Is Molecular Toxicology for Me?

Career Overview

As a molecular toxicologist, you will study chemicals to determine whether they cause harm to life and if so, how, why and when. You may investigate a chemical's toxic properties or determine the risks chemicals pose to an organism based on that organism's environment. You may also help inform people about how to prevent, limit or control the negative effects of chemicals.

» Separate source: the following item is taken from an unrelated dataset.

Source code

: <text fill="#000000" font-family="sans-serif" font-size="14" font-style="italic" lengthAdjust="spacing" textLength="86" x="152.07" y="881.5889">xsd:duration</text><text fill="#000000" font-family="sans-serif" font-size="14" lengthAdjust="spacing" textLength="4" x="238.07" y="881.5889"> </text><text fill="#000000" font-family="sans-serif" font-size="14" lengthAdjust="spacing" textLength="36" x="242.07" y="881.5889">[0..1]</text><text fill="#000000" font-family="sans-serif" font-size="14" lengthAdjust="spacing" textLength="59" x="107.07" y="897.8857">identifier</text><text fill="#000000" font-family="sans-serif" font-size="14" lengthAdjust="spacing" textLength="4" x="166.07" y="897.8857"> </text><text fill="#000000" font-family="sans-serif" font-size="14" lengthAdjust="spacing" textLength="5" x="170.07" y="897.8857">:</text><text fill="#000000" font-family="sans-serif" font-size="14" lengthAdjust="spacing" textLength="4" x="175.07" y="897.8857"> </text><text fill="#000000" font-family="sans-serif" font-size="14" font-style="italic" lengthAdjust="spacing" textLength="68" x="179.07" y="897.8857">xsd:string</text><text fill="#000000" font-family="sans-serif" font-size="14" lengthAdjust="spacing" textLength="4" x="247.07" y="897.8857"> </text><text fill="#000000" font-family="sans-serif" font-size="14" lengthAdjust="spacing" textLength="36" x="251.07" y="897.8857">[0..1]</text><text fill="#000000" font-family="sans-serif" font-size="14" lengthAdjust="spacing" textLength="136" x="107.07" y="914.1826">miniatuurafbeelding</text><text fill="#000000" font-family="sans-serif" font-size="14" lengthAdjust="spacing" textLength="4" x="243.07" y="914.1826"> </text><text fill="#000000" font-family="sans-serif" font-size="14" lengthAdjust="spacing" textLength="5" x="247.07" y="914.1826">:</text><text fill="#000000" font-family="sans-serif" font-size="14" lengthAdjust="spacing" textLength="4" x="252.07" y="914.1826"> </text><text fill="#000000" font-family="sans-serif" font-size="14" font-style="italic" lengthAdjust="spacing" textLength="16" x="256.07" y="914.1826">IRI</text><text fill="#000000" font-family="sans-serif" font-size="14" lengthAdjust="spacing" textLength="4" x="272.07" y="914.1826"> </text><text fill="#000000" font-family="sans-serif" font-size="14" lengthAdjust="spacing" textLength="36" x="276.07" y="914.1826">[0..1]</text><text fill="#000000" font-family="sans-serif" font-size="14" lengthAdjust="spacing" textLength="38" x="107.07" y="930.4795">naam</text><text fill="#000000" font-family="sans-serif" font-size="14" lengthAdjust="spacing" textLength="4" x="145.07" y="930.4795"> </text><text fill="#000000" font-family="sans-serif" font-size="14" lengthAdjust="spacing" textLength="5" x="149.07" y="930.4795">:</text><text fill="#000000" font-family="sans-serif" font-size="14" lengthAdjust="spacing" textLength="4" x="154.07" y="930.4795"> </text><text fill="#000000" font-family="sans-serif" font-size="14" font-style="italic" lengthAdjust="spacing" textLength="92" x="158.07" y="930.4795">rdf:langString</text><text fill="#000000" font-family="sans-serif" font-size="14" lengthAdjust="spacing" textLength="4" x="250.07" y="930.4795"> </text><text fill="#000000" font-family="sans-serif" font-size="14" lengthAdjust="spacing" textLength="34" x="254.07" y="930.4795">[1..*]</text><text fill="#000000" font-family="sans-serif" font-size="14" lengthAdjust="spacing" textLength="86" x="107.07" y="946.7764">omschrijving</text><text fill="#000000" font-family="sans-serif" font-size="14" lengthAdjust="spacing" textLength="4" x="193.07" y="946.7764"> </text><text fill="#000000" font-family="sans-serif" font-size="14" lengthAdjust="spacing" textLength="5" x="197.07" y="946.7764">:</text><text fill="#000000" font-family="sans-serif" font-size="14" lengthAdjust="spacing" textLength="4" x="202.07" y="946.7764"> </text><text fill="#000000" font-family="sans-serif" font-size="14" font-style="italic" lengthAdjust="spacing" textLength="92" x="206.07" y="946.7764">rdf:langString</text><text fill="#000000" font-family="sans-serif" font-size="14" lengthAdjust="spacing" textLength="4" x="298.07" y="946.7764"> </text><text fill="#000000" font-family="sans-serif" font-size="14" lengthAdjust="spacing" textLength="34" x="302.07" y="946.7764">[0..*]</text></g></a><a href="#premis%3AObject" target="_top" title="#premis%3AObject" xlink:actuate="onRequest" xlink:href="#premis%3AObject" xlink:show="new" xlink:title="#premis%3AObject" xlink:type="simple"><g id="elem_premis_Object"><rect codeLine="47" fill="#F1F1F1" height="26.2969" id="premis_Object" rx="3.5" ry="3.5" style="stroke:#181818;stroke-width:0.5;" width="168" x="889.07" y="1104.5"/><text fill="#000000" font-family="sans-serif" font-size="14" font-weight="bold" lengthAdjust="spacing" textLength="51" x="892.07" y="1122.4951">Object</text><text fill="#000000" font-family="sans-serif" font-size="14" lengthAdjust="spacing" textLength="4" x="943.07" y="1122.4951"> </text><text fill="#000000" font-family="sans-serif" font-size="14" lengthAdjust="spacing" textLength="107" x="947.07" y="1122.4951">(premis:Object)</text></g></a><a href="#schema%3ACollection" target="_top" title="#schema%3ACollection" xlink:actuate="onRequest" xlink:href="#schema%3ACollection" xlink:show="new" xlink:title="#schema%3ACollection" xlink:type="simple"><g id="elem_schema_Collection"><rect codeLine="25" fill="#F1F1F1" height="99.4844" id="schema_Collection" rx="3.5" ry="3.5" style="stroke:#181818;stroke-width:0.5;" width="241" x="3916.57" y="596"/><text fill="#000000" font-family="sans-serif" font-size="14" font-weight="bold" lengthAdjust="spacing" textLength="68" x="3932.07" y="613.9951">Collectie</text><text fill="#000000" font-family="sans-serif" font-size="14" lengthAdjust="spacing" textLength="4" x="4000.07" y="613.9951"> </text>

In this field, you may study how and why certain chemicals damage living things. According to the Society of Toxicology, you may analyze the cellular, molecular and biochemical processes that occur when living organisms are exposed to chemicals, which can include reactions as severe as cancer (www.toxicology.org). As a toxicologist, you may determine which chemicals can be safely used around humans and their environment without future risk of disease.

Employment Options

There are different types of responsibilities you may have as a toxicologist. You may work in several different fields, such as environmental protection, public health, pharmacology, forensic sciences, medicine, biotechnology and even the food industry.

Job Outlook and Salary

Although the U.S. Bureau of Labor Statistics (BLS) does not provide employment data specifically about toxicologists, it does include this profession among the wider group of medical scientists (www.bls.gov). The BLS predicted that job opportunities for medical scientists will increase by 13% between 2012 and 2022.

According to the Society of Toxicology, education and experience are major factors in determining yearly earnings in this field. As of 2014, entry level professionals with doctorates earned between $35,000 and $60,000, but most executive positions in toxicology earned over $100,000 with education and experience. Individuals with master's or bachelor's degrees are likely to earn less, but salaries are still competitive with other science-based careers.

How Can I Work in Molecular Toxicology?

Undergraduate Education

If you want to work as a molecular toxicologist, you'll want to consider at least obtaining a bachelor's degree in a related field. Since this field is related to such a wide variety of sciences, there are several majors that you may pursue, including chemistry and biology, but many schools offer combination programs in areas such as molecular toxicology, biochemistry or toxicology. Undergraduate students take courses in molecular biology, organic chemistry, statistics, physics, computer science and math. If you want to carry more of a competitive edge in the job market, you may want to consider graduate level training. The Society of Toxicology also reported that there is a growing market for doctorate-holding toxicologists.

Graduate Studies

As a master's degree-seeking student, you may have an option to pursue a research-intensive or non-research-intensive curriculum that could either lead to producing an independently researched thesis or a literature review, respectively. You'll take courses such as pharmacogenomics, molecular structural biology, drug metabolism and toxicology of oxidants and free radicals. If you're pursuing a doctorate, you'll be required to not only take additional advanced courses such as cell physiology or molecular pharmacology, but also complete written and oral qualifying exams for Doctor of Philosophy (Ph.D.) candidacy. Finally, you'll have to complete a doctoral dissertation that you have researched yourself and defend it to your advisors and faculty. A Ph.D. program can take up to five years to complete.